= Michela Redivo-Zaglia =

Italian numerical analyst

Michela Redivo-Zaglia is an Italian numerical analyst known for her works on numerical linear algebra and on extrapolation-based acceleration of numerical methods. She is an associate professor in the department of mathematics at the University of Padua.

==Education and career==
Redivo-Zaglia earned a degree in mathematics at the University of Padua in 1975, and completed her Ph.D. in 1992 at the University of Lille in France. Her dissertation, Extrapolation, Méthodes de Lanczos et Polynômes Orthogonaux: Théorie et Conception de Logiciels was supervised by Claude Brezinski.

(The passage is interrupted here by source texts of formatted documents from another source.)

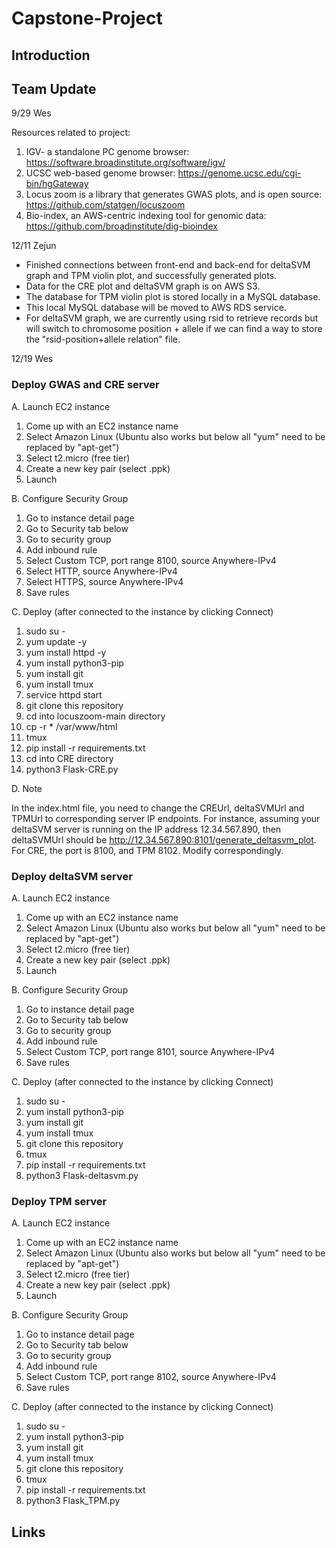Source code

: # Capstone-Project

## Introduction


## Team Update

9/29 Wes

Resources related to project:
1. IGV- a standalone PC genome
 browser:
https://software.broadinstitute.org/software/igv/
2. UCSC web-based genome
 browser:
https://genome.ucsc.edu/cgi-bin/hgGateway
3. Locus zoom is a library
 that generates GWAS plots, and is open source:
https://github.com/statgen/locuszoom
4. Bio-index, an AWS-centric
 indexing tool for genomic data:
https://github.com/broadinstitute/dig-bioindex


12/11 Zejun

 - Finished connections between front-end and back-end for deltaSVM graph and TPM violin plot, and successfully generated plots.
 - Data for the CRE plot and deltaSVM graph is on AWS S3.
 - The database for TPM violin plot is stored locally in a MySQL database.
 - This local MySQL database will be moved to AWS RDS service.
 - For deltaSVM graph, we are currently using rsid to retrieve records but will switch to chromosome position + allele if we can find a way to store the "rsid-position+allele relation" file. 


12/19 Wes

### Deploy GWAS and CRE server

A. Launch EC2 instance
1. Come up with an EC2 instance name
2. Select Amazon Linux (Ubuntu also works but below all "yum" need to be replaced by "apt-get")
3. Select t2.micro (free tier)
4. Create a new key pair (select .ppk)
5. Launch

B. Configure Security Group
1. Go to instance detail page
2. Go to Security tab below
3. Go to security group
4. Add inbound rule
5. Select Custom TCP, port range 8100, source Anywhere-IPv4
6. Select HTTP, source Anywhere-IPv4
7. Select HTTPS, source Anywhere-IPv4
8. Save rules

C. Deploy (after connected to the instance by clicking Connect)
1. sudo su -
2. yum update -y
3. yum install httpd -y
4. yum install python3-pip
5. yum install git
6. yum install tmux
7. service httpd start
8. git clone this repository
9. cd into locuszoom-main directory
10. cp -r * /var/www/html
11. tmux
12. pip install -r requirements.txt
13. cd into CRE directory
14. python3 Flask-CRE.py

D. Note

In the index.html file, you need to change the CREUrl, deltaSVMUrl and TPMUrl to corresponding server IP endpoints. For instance, assuming your deltaSVM server is running on the IP address 12.34.567.890, then deltaSVMUrl should be http://12.34.567.890:8101/generate_deltasvm_plot. For CRE, the port is 8100, and TPM 8102. Modify correspondingly.


### Deploy deltaSVM server

A. Launch EC2 instance
1. Come up with an EC2 instance name
2. Select Amazon Linux (Ubuntu also works but below all "yum" need to be replaced by "apt-get")
3. Select t2.micro (free tier)
4. Create a new key pair (select .ppk)
5. Launch

B. Configure Security Group
1. Go to instance detail page
2. Go to Security tab below
3. Go to security group
4. Add inbound rule
5. Select Custom TCP, port range 8101, source Anywhere-IPv4
6. Save rules

C. Deploy (after connected to the instance by clicking Connect)
1. sudo su -
2. yum install python3-pip
3. yum install git
4. yum install tmux
5. git clone this repository
6. tmux
7. pip install -r requirements.txt
8. python3 Flask-deltasvm.py

### Deploy TPM server

A. Launch EC2 instance
1. Come up with an EC2 instance name
2. Select Amazon Linux (Ubuntu also works but below all "yum" need to be replaced by "apt-get")
3. Select t2.micro (free tier)
4. Create a new key pair (select .ppk)
5. Launch

B. Configure Security Group
1. Go to instance detail page
2. Go to Security tab below
3. Go to security group
4. Add inbound rule
5. Select Custom TCP, port range 8102, source Anywhere-IPv4
6. Save rules

C. Deploy (after connected to the instance by clicking Connect)
1. sudo su -
2. yum install python3-pip
3. yum install git
4. yum install tmux
5. git clone this repository
6. tmux
7. pip install -r requirements.txt
8. python3 Flask_TPM.py



## Links

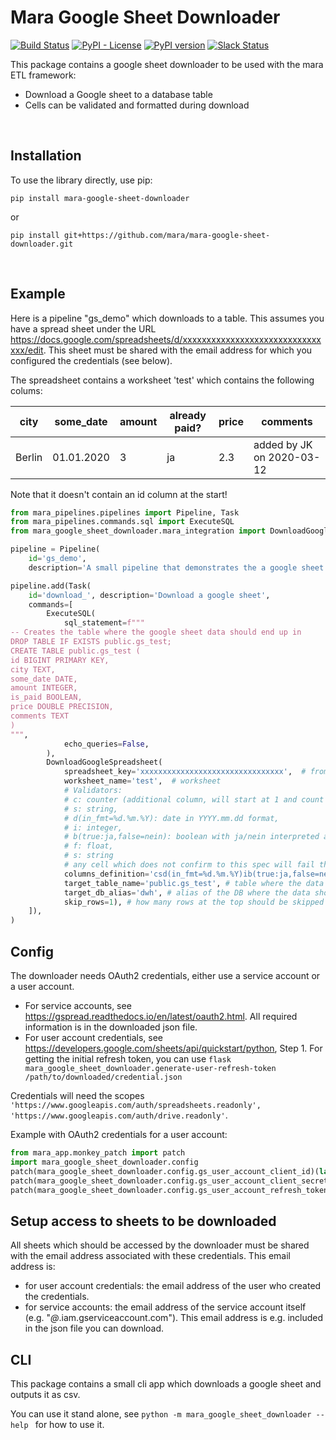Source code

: # Mara Google Sheet Downloader

[![Build Status](https://travis-ci.org/mara/mara-google-sheet-downloader.svg?branch=master)](https://travis-ci.org/mara/mara-google-sheet-downloader)
[![PyPI - License](https://img.shields.io/pypi/l/mara-google-sheet-downloader.svg)](https://github.com/mara/mara-google-sheet-downloader/blob/master/LICENSE)
[![PyPI version](https://badge.fury.io/py/mara-google-sheet-downloader.svg)](https://badge.fury.io/py/mara-google-sheet-downloader)
[![Slack Status](https://img.shields.io/badge/slack-join_chat-white.svg?logo=slack&style=social)](https://communityinviter.com/apps/mara-users/public-invite)


This package contains a google sheet downloader to be used with the mara ETL framework:

- Download a Google sheet to a database table
- Cells can be validated and formatted during download

&nbsp;

## Installation

To use the library directly, use pip:

```
pip install mara-google-sheet-downloader
```

or

```
pip install git+https://github.com/mara/mara-google-sheet-downloader.git
```

&nbsp;

## Example

Here is a pipeline "gs_demo" which downloads to a table. This assumes you have a spread sheet under the
URL https://docs.google.com/spreadsheets/d/xxxxxxxxxxxxxxxxxxxxxxxxxxxxxxxx/edit. This sheet must be shared with the
email address for which you configured the credentials (see below).

The spreadsheet contains a worksheet 'test' which contains the following colums:

|city | some_date | amount | already paid? | price | comments |
|---|---|---|---|---| --- |
|Berlin | 01.01.2020 | 3 | ja | 2.3 | added by JK on 2020-03-12 |

Note that it doesn't contain an id column at the start!

```python
from mara_pipelines.pipelines import Pipeline, Task
from mara_pipelines.commands.sql import ExecuteSQL
from mara_google_sheet_downloader.mara_integration import DownloadGoogleSpreadsheet

pipeline = Pipeline(
    id='gs_demo',
    description='A small pipeline that demonstrates the a google sheet download')

pipeline.add(Task(
    id='download_', description='Download a google sheet',
    commands=[
        ExecuteSQL(
            sql_statement=f"""
-- Creates the table where the google sheet data should end up in
DROP TABLE IF EXISTS public.gs_test;
CREATE TABLE public.gs_test (
id BIGINT PRIMARY KEY,
city TEXT,
some_date DATE,
amount INTEGER,
is_paid BOOLEAN,
price DOUBLE PRECISION,
comments TEXT
)
""",
            echo_queries=False,
        ),
        DownloadGoogleSpreadsheet(
            spreadsheet_key='xxxxxxxxxxxxxxxxxxxxxxxxxxxxxxxx',  # from the URL
            worksheet_name='test',  # worksheet
            # Validators:
            # c: counter (additional column, will start at 1 and count each row),
            # s: string,
            # d(in_fmt=%d.%m.%Y): date in YYYY.mm.dd format,
            # i: integer,
            # b(true:ja,false=nein): boolean with ja/nein interpreted as True/False,
            # f: float,
            # s: string
            # any cell which does not confirm to this spec will fail the import!
            columns_definition='csd(in_fmt=%d.%m.%Y)ib(true:ja,false=nein)fs',
            target_table_name='public.gs_test', # table where the data should end up
            target_db_alias='dwh', # alias of the DB where the data should end up
            skip_rows=1), # how many rows at the top should be skipped
    ]),
)
```

## Config

The downloader needs OAuth2 credentials, either use a service account or a user account.
* For service accounts, see https://gspread.readthedocs.io/en/latest/oauth2.html. All required information is in the
  downloaded json file.
* For user account credentials, see https://developers.google.com/sheets/api/quickstart/python, Step 1.
  For getting the initial refresh token, you can use
  `flask mara_google_sheet_downloader.generate-user-refresh-token /path/to/downloaded/credential.json`

Credentials will need the scopes `'https://www.googleapis.com/auth/spreadsheets.readonly', 'https://www.googleapis.com/auth/drive.readonly'`.

Example with OAuth2 credentials for a user account:

```python
from mara_app.monkey_patch import patch
import mara_google_sheet_downloader.config
patch(mara_google_sheet_downloader.config.gs_user_account_client_id)(lambda:"....client_id...")
patch(mara_google_sheet_downloader.config.gs_user_account_client_secret)(lambda:"...client_secret...")
patch(mara_google_sheet_downloader.config.gs_user_account_refresh_token)(lambda:"...initial_refresh_token...")
```

## Setup access to sheets to be downloaded

All sheets which should be accessed by the downloader must be shared with the email address associated with these
credentials. This email address is:

* for user account credentials: the email address of the user who created the credentials.
* for service accounts: the email address of the service account itself (e.g. "*@*.iam.gserviceaccount.com").
  This email address is e.g. included in the json file you can download.

## CLI

This package contains a small cli app which downloads a google sheet and outputs it as csv.

You can use it stand alone, see `python -m mara_google_sheet_downloader --help ` for how to use it.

She worked at the University of Padua, in the department of electronics and computer science, from 1984 to 1998, when she became an associate professor in 1998 at the University of Calabria. She subsequently returned to Padua as an associate professor.

==Books==
Redivo-Zaglia's books include:
- Extrapolation Methods: Theory and Practice (with Claude Brezinski, North-Holland, 1991)
- Méthodes Numériques Directes de l’Algèbre Matricielle (Direct Numerical Methods for Matrix Algebra, with Claude Brezinski, Ellipses, 2004)
- Méthodes Numériques Itératives: Algèbre Linéaire et Non Linéaire (Iterative Numerical Methods: Linear and Nonlinear Algebra, with Claude Brezinski, Ellipses, 2006)
- Extrapolation and Rational Approximation: The Works of the Main Contributors (with Claude Brezinski, Springer, 2020)
- The Birth and Early Developments of Orthogonal Polynomials: A Chronological History (with Claude Brezinski, SIAM, 2026)

She is also the author of four textbooks on computer science and numerical analysis in Italian.

==Recognition==
In 2019, a workshop on numerical analysis was held at the University of Porto, dedicated to Redivo-Zaglia and her advisor Claude Brezinski, "due to their important
contributions to this field of research".